Doctari I just got the SB and was wondering how you run the lines for the mozzi netting. Do you use 2 seperate lines and run them from tree to tree? If so do you need some sort of "spreader bar" to keep the mozzi netting from bunching up?
I can't seem to find any good pics of it set-up except on the website and it doesn't show it very well.
Thnaks for any help...
I have a SB and simply run the lines that came with it through the loops on the netting, parallel to the hammock, and tied higher on the tree than the hammock. Spreaders are unnecessary as the netting is held sufficiently high enough to give plenty of room.
Here is a picture that shows what I mean:
I'm not sure the correct way of saying it so others will understand so please bear with me. My Pro has too much sag added to the body of the hammock. The edges have to be pulled tight to keep me off the ground & when I get in there is so much sag I must lay in the center of the body (no diag.) due to the high tight edges. (Edges being where the zipper is located.) Trying to get out is next to impossible by myself. The edge is tight so it catches behind my knees yet my butt is still so low in the body of the hammock my feet can't touch the ground. It's like trying to get out of a chair that sets too low in the rear. This puts all of my weight on the zipper edge when I go to get in or out which is very uncomfortable & I feel will quickly ruin my hammock. I pulled out the black ropes & hooks to do some measuring. The hammock measures 10'6" along the edge & around 10'11" along the body (5" of added sag?). I'm assuming that the fabric ends were cut with a convex cut & then sewed to a straight line adding this sag to the center. I heve 2 other Travel hammocks & they are made the same way only with about 2" of sag added at the most to the body. They lay comfortable & are easy to get in & out of. Is it possible too much sag has been added? Anyone else have this problem?
My knife is so sharp it cut the sixth finger off my right hand! On the plus side, Inigo Montoya no longer hunts me.
I haven't had any sag probblems with mine, but I added an extra knot on the tree sling rope that came with mine. I try to hang mine high though at about waist high then get in and enjoy the comfort.
What you are describing is the shortening of the side edges of the hammock. I don't know the term that describes that but I know what it is and understand a few of its properties. It makes a hammock more stable as it keeps you from accidently rolling off the side edges and it keeps things inside the hammock with you better-- in doing that, it makes a hammock more difficult to get out off. It also makes the edge less comfortable when you set on the edge of the hammock as it tends to dig into the bottom of your legs. Of course the more you shorten the edges, the more stable it is, the more difficult it is to exit, and the more it digs into the bottom of your legs. I have been in some where I had to get it swinging to get my feet under me and on the ground, and then 'moon walk' backwards a ways until I could stand up and easily keep my balance.
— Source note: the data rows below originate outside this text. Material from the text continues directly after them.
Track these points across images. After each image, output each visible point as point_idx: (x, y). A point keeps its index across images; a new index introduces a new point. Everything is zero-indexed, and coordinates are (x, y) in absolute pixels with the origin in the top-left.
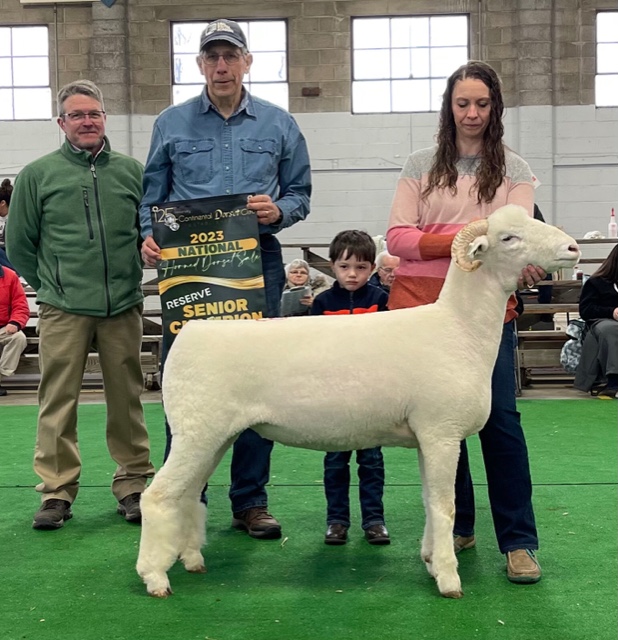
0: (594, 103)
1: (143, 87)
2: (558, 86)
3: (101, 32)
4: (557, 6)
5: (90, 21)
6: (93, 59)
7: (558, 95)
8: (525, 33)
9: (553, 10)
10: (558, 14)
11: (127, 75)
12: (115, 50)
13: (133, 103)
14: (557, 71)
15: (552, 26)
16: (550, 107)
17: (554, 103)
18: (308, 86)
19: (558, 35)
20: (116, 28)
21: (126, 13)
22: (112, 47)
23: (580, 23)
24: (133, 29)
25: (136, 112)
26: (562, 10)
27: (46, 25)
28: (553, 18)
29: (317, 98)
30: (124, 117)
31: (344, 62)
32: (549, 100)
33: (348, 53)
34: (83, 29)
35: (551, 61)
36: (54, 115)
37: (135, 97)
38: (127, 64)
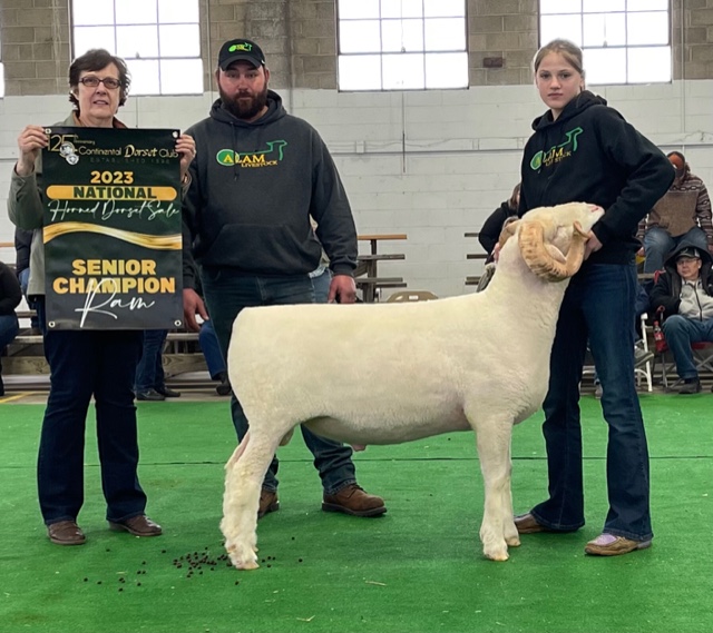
1: (306, 58)
6: (249, 27)
11: (287, 44)
12: (275, 16)
13: (294, 76)
18: (490, 55)
22: (271, 13)
25: (298, 86)
29: (499, 70)
30: (285, 92)
31: (529, 29)
33: (534, 19)
36: (206, 89)
37: (296, 69)
38: (288, 32)
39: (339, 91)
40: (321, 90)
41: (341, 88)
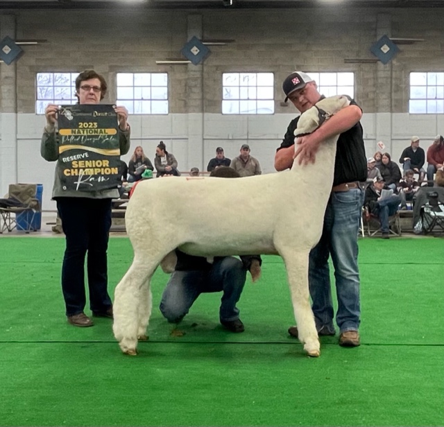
0: (408, 112)
1: (209, 101)
2: (393, 104)
3: (191, 76)
4: (393, 69)
5: (186, 71)
6: (187, 88)
7: (393, 108)
8: (380, 81)
9: (392, 71)
10: (394, 73)
11: (203, 95)
12: (198, 84)
13: (205, 108)
14: (393, 97)
15: (391, 78)
16: (389, 113)
17: (391, 111)
19: (394, 82)
20: (198, 75)
21: (203, 68)
22: (196, 83)
23: (403, 77)
24: (206, 76)
25: (206, 112)
26: (396, 71)
27: (166, 72)
28: (391, 74)
29: (287, 107)
30: (201, 114)
32: (389, 109)
34: (183, 74)
35: (391, 93)
36: (169, 112)
37: (206, 105)
38: (203, 90)
40: (215, 114)
41: (223, 113)
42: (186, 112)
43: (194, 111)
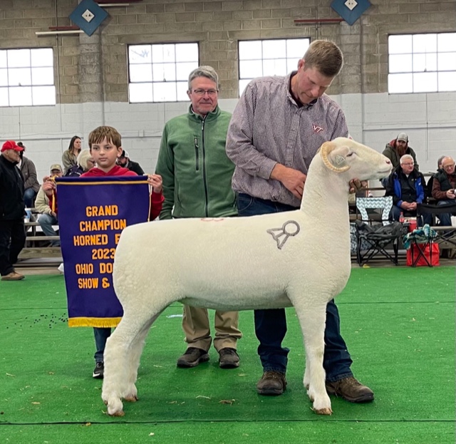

For what it is worth, I have seen two ways of shortening the edges of hammocks. One way is to continually shorten the sides of the hammock starting from the center of the hammock. The second way is to shorten the sides of the hammock only near the side edges of the hammock and not along the whole width of the hammock. The first approach encourages you to lay down the center of the hammock and might be a little more stable while the second approach allows you to lay more comfortably on a diagonal because your feet and shoulders can drop more.
One think that can effect this is the sag angle of the hammock itself. When you hang your hammock with less sag, the sides become more pronounced and aggravate the shorten edge issues of getting out of the hammock and digging into the bottom of your legs when you set on the edge of your hammock. I suggest adding some sag to your hammock by tying it higher on the trees and increasing the length of the suspension when you hang it and see how that works.
Last edited by Youngblood; 06-24-2008 at 09:17. Reason: added last paragraph
It seems like I have a sag problem too with my Pro. I also experienced the netting ripping from the hammock a few weeks ago. I emailed the Travel Hammock and they are sending a replacement. Just curious, they company says you can flip the netting to the bottom on the normal SKeeter Beeter but can you safely do it on the pro?
Yes you can flip it over. The netting stays up close to the hammock bottom when you do. As for the sag, the only time I've run in to that problem is when I'm hanging between two trees (or the supports on my back porch) that are too close. I find two anchors further apart (about 15' apart) and it takes a lot of the droop in the hammock.
Make sure you when you run your bug net lines, you don't pull them tight since when you get in the hammock and put weight on it, the lines will want to stay at the same height while hammock pulls down on the netting because of your weight.